Она резко останавливалась и с недоумением смотрела на него:

– Мужчина! Я не знакомлюсь на улице! И вообще, с неизвестными мне личностями не разговариваю.

– Вы знаете… – продолжал он скромно, но с внутренним напором, – самое интересное, что я тоже… Но вы… Вы – исключение! Знаете, как увидел вас, сердце замерло. Я даже испугался. Думаю: «Боже! Где же мое сердце?!»

– Послушайте! Мне, конечно, приятно, что я произвела на вас столь яркое впечатление, но изменять своим принципам я не собираюсь.

– Каким таким принципам?

– Ну говорю же: с незнакомыми личностями я в беседу не вступаю!

– Я вас понял. Только послушайте… Как вас зовут?

– Галя!

– Очень приятно! А меня Николай! Ну, во-первых, мы с вами в беседу уже вступили…

– Ой… да… но это как-то непроизвольно получилось…

– А во-вторых, уже и познакомились… А в-третьих, давайте каким-то образом отметим наше знакомство. Не возражаете?

– Ну я даже не знаю…

– А что тут сомневаться? Вон моя машина. Сейчас поедем в ресторан, поужинаем, поговорим, музыку хорошую послушаем, потанцуем…

И они ехали в роскошную гостиницу, ужинали, пили шампанское. А потом танцевали, и Николай шептал Галке на ушко нежности, делал комплименты и зазывал в номера. Она игриво сопротивлялась, кокетничала, хохотала, запрокидывала голову и невольно подставляла шею для поцелуя.

Он заводился от ее смеха, от фривольности собственных предложений, от тех планов, которые его воображение придумывало на ближайшую ночь. А ее тело трепетало под блузкой, руки перебирали его волосы, губы тянулись к его губам. И всеми своими прикосновениями они обещали друг другу незабываемую романтическую ночь.

Откровенным шепотом своим они возбуждали друг друга. И ресницы не могли скрыть ни горящих глаз, ни того любовного огня, который разгорался внутри каждого из них все сильней и сильнее.

В номере Галку ждало новое потрясение. Кругом горели свечи, благоухал огромный букет, а кровать… Кровать была усыпана лепестками роз. В один из вечеров – красными, в другой – розовыми. В третий раз постель напоминала скатерть-самобранку. На ней в изобилии теснились мандарины, конфеты, мелкие сувениры, мягкие игрушки. Казалось, что щедрый Дед Мороз вывалил из своего волшебного мешка целый ворох подарков…

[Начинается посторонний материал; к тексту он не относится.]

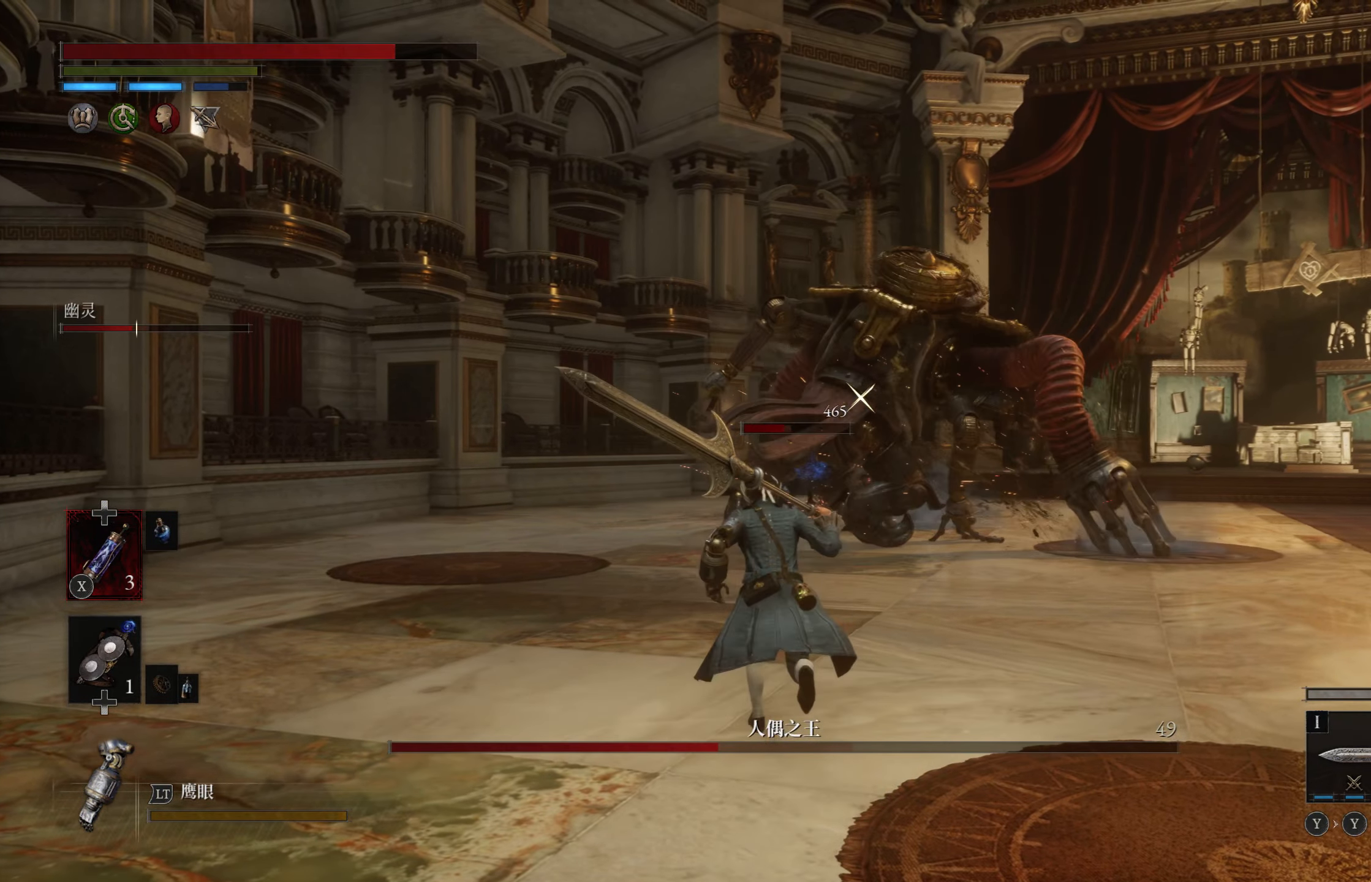
{"dt_ms": 500, "buttons": ["CIRCLE"], "left_stick": "up-right", "right_stick": "center", "events": [[383, "left_stick", "up-right"]]}
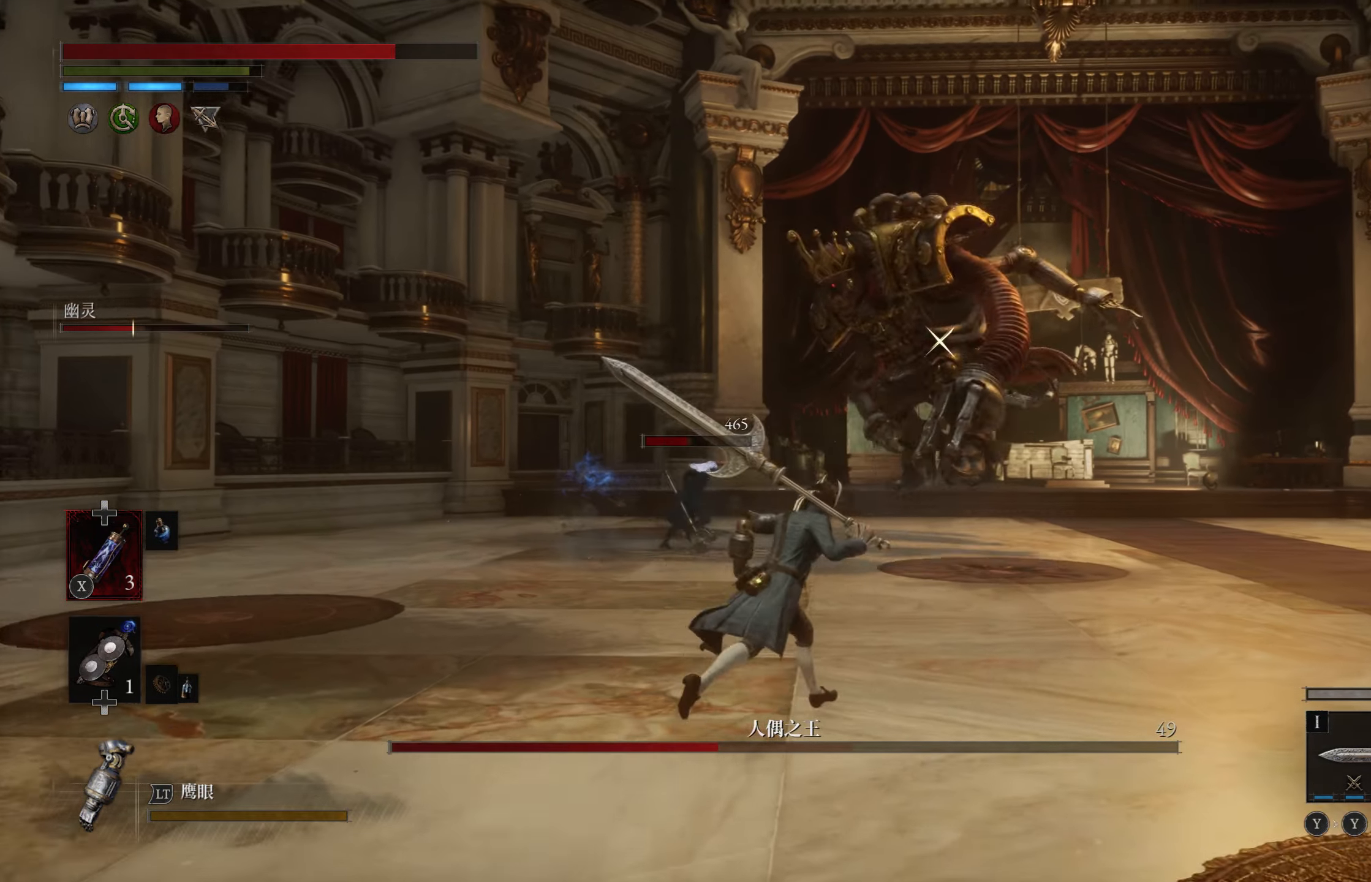
{"dt_ms": 500, "buttons": ["CIRCLE"], "left_stick": "up-right", "right_stick": "center", "events": []}
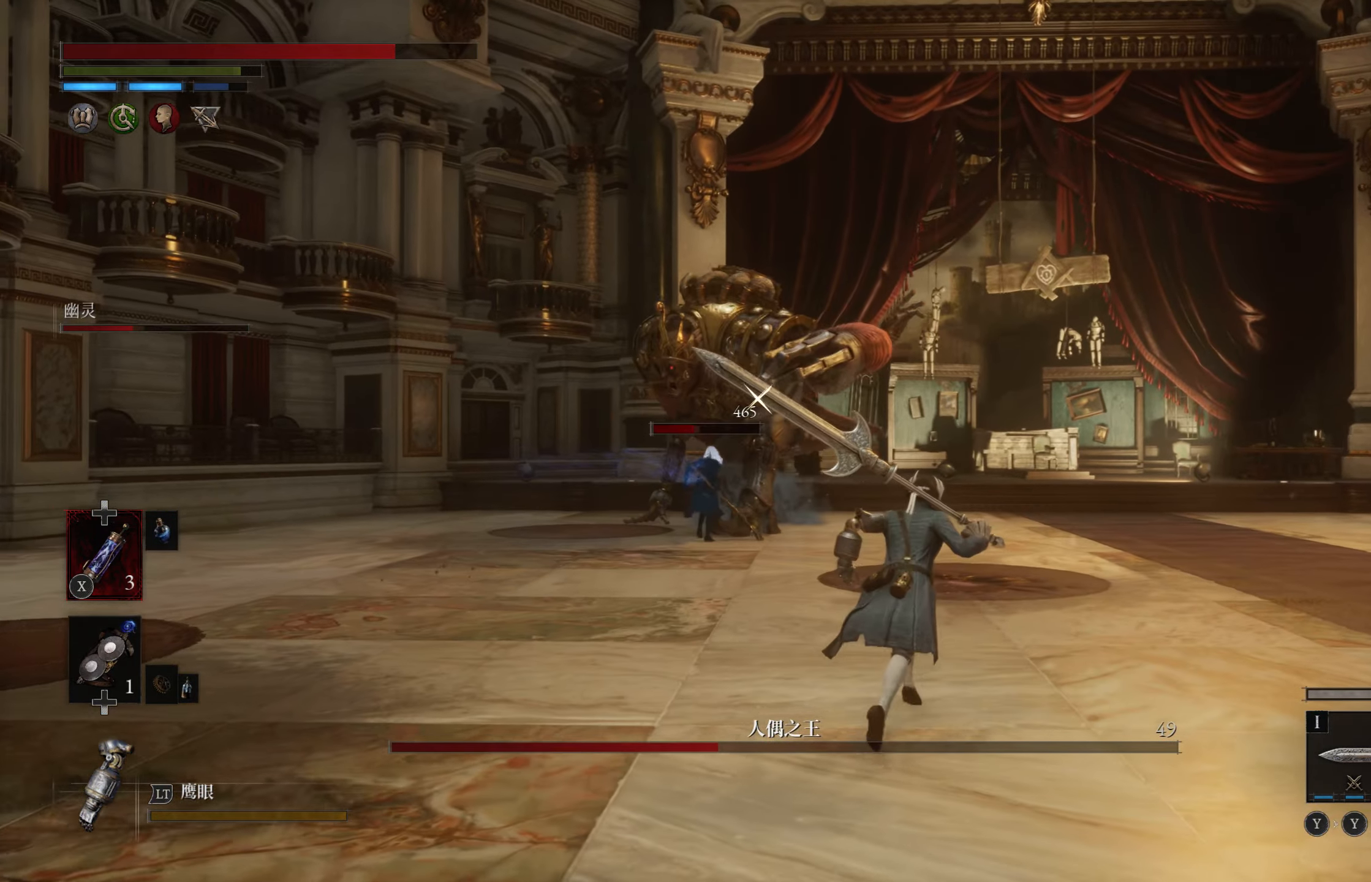
{"dt_ms": 500, "buttons": [], "left_stick": "up-right", "right_stick": "center", "events": [[300, "CIRCLE", "up"]]}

После соития они лежали и объедались мандаринами. Кидались кожурой, кормили друг друга конфетами, дурачились и смеялись без повода, как малые дети, которые получили именно те подарки, о которых мечтали, которых ждали и которые так боялись не получить…

Ночь они проводили в гостинице… Наутро счастливые, удовлетворенные, приятно утомленные бурно проведенным свиданием, спускались к завтраку… Не торопясь мазали булочки мягким маслом, лениво переговаривались ни о чем, медленно и со вкусом пили кофе со сливками…

В Галке боролись два чувства: наконец-то помирились. Да еще как помирились! И другое, прямо противоположное: поссориться снова. Но лишь для того, чтобы вновь попасть в сказку!

Когда отец умер, Галка рыдала так, как, наверное, никогда в жизни не рыдала. Понять своего состояния в тот момент она не могла. Много позже она готова была объяснить это чувством облегчения: мол, отмучалась! Потому что хуже, чем отец, никто никогда к ней в жизни не относился. Потому что больше горя, чем он, никто ей не доставил. В момент его смерти она убивалась по нему настолько искренне, что со стороны казалось, что хоронит она самого близкого и горячо любимого человека.

Похоронила, погоревала, а простить, видимо, так и не смогла.

Николай стал предлагать Галке уехать из страны:

– А что, Галчонок! Поедем-ка мы с тобой жить в Европу? А? Не хочешь? А может, в Африку? Или в Канаду? Выбирай!

– Коль! Ты о чем?! Чем тебе здесь-то плохо?! Работа отличная, дом – полная чаша!

– Опасно здесь, Галчонок! Я же кручусь, сама понимаешь, среди каких людей. Многого тебе не рассказываю. И зависть возможна, и желание отодвинуть меня… Я бы предпочел лишний раз не рисковать.